Robert Litt, general counsel of the Office of the Director of National Intelligence, said he was optimistic that the intelligence community could make "a lot of progress" in declassifying the information.
US officials faced a public uproar after Snowden began leaking classified information about telephone and email collection programs. Intelligence officials have been on a push to justify the programs as legal under the law, particularly the Foreign Intelligence Surveillance Act (FISA), which requires a secret court to approve the programs.
The Foreign Intelligence Surveillance Court on Monday sided with Yahoo Inc and ordered the Obama administration to declassify and publish a 2008 court decision justifying Prism, the data collection program revealed last month by Snowden.
The ruling could offer a rare glimpse into how the government has legally justified its spy agencies' data collection programs under FISA.
"One of the hurdles to declassification earlier was that the existence of the programs was classified," Litt said in response to questions following a speech at the Brookings Institute. "It's very hard to think about releasing the opinion that says a particular program is legal if you're not going to disclose what the program is.

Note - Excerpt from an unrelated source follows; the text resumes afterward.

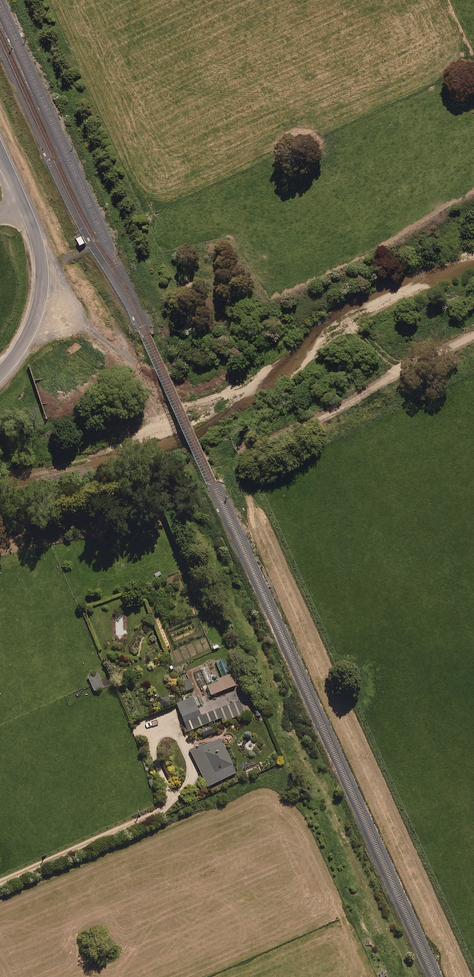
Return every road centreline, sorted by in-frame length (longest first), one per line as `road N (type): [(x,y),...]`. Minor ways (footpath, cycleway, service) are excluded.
road 1 (tertiary): [(0,374),(28,337),(42,269),(0,154)]
road 2 (track): [(38,300),(133,363),(157,413)]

Now that the program has been declassified we're going back and we're looking at these opinions."
Litt said intelligence officials were looking across the entire spectrum of its activities to see what could be declassified.

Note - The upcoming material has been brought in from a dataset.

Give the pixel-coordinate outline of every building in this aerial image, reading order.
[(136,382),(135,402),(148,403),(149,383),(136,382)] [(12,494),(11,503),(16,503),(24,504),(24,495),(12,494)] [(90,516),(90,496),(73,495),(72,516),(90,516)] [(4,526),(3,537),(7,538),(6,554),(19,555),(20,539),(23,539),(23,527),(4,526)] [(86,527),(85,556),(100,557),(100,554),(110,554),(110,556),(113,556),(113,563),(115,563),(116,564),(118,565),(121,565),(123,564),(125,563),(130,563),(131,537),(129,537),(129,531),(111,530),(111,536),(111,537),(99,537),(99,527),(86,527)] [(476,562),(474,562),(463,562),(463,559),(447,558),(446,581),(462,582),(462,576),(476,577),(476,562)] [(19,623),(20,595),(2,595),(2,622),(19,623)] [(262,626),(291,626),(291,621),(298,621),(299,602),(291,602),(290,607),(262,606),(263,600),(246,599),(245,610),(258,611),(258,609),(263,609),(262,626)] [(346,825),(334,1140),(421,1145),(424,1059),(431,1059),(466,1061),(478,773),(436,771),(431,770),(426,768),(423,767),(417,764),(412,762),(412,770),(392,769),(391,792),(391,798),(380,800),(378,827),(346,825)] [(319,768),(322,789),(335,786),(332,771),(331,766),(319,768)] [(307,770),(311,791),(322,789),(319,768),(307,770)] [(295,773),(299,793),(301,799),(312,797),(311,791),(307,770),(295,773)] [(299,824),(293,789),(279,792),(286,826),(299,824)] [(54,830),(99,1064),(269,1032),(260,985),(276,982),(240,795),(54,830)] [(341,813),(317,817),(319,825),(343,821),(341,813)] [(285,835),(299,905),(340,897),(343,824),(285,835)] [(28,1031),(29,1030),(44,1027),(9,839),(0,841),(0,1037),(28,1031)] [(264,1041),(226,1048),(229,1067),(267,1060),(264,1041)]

"We're trying to prioritize things that we think are of the greatest public interest," he said. "The highest priority is getting out fuller information about the programs about which partial information is already out."
The 2008 ruling mentioned by the Foreign Intelligence Surveillance Court stemmed from Yahoo's challenge of the legality of broad, warrantless surveillance programs like Prism.
A number of major US Internet companies, including Microsoft, Google, and Facebook, have asked the government for permission to disclose the number of national security-related user data requests they receive.
Snowden, who faces espionage charges for releasing the classified information, has been holed up at a Moscow airport for three weeks trying to avoid prosecution. This week he sought temporary asylum in Russia.